A CAMPAIGN highlighting the dangers of buying counterfeit goods in the run up to Christmas is being promoted by Newport City Council.

The ‘Fake Free Newport’ campaign in partnership with the Intellectual Property Office, aims to spread awareness on how selling counterfeit goods and services damage the local and national economy.

This includes millions of pounds being lost each year alongside risks to the jobs and livelihoods of thousands of UK workers and business owners, the council state.

The campaign was set up in 2016 to help the public shop at honest local businesses and will return this year with council staff visiting Friars Walks on Saturday to give advice to shoppers.

In the past 12 months, Newport council's Trading Standards officers have dealt with hundreds of complaints about counterfeit goods.

These range from illegal media streaming devices and make-up to clothing, perfume, memory cards and bags.

The threat of counterfeit goods have been encountered across may sales platforms including eBay, Facebook, traders premises and the internet and Newport council state it is likely fake goods will be more prevalent during the festive period.

Newport council’s cabinet member for licensing and regulation, cllr Ray Truman, is urging the public to think carefully about buying counterfeit goods.

“What may appear as a bargain could end up costing people a lot more," he said.

"Maybe that cheap mobile phone charger you bought could cause a fire, risking the lives of your loved ones."

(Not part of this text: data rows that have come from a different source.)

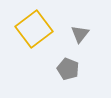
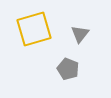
yellow square: rotated 21 degrees clockwise
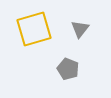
gray triangle: moved 5 px up
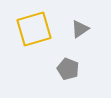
gray triangle: rotated 18 degrees clockwise
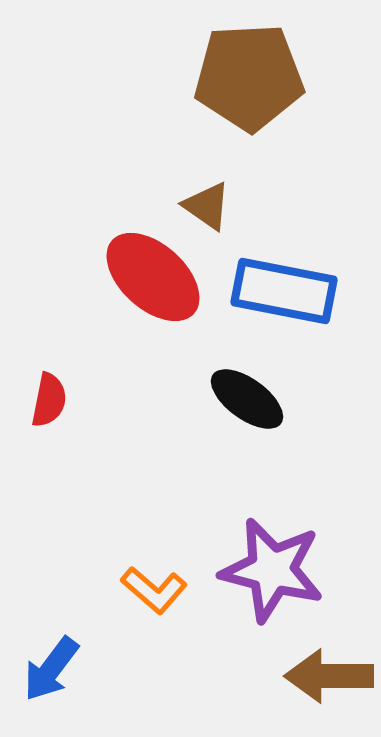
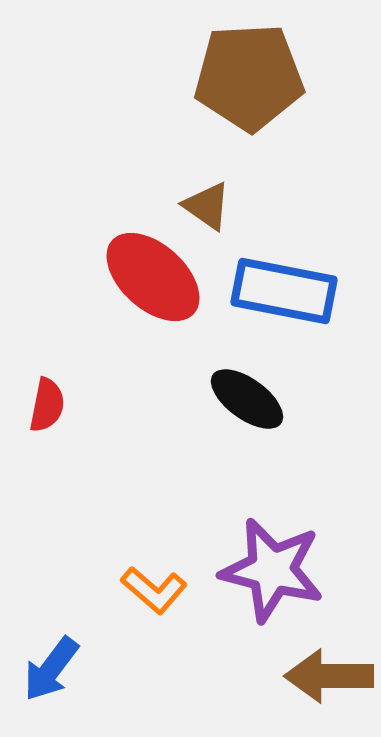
red semicircle: moved 2 px left, 5 px down
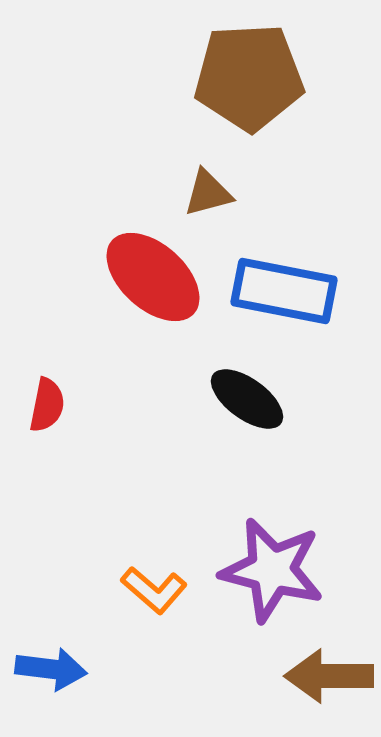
brown triangle: moved 1 px right, 13 px up; rotated 50 degrees counterclockwise
blue arrow: rotated 120 degrees counterclockwise
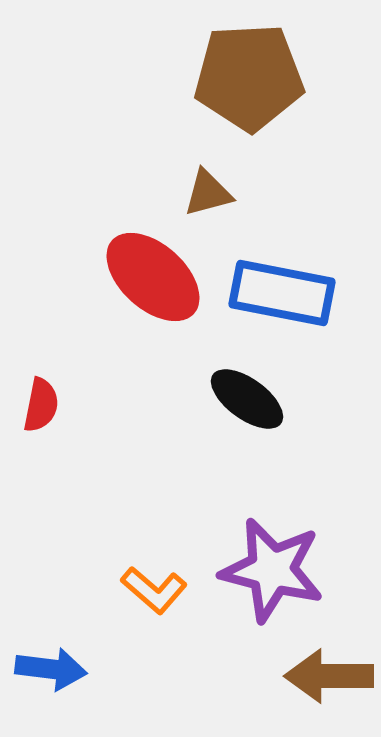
blue rectangle: moved 2 px left, 2 px down
red semicircle: moved 6 px left
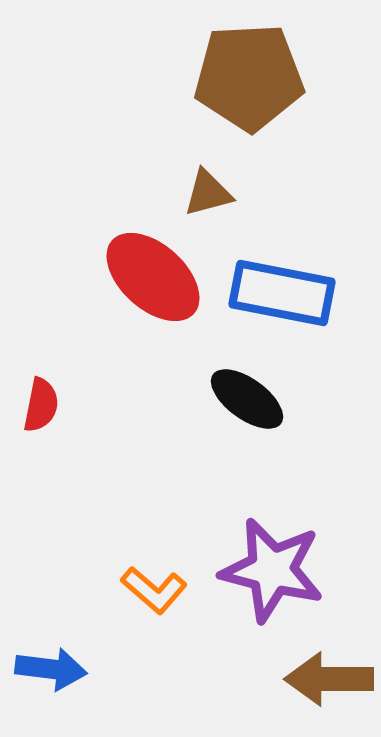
brown arrow: moved 3 px down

Scores of Newport traders have already signed up to the Fake Free Newport campaign this year including businesses based in Newport high street, Mendelgief and Spytty Retail Parks and Friars Walk.

Cayzers Menswear in Chepstow Road has also backed the campaign and has been in business since 1905.

Owner Peter Watkins said counterfeit products "destroy traditional brands and damage the brand names".

"They're never going to be the same quality as the brand make and if people start buying fakes then shops and business people all over the country are going to suffer.

"We have enough businesses closing as it is."

On the subject of buying counterfeit goods online, he added: "People are prepared to take the risk if it's a brand they're after and they take that chance. I personally wouldn't".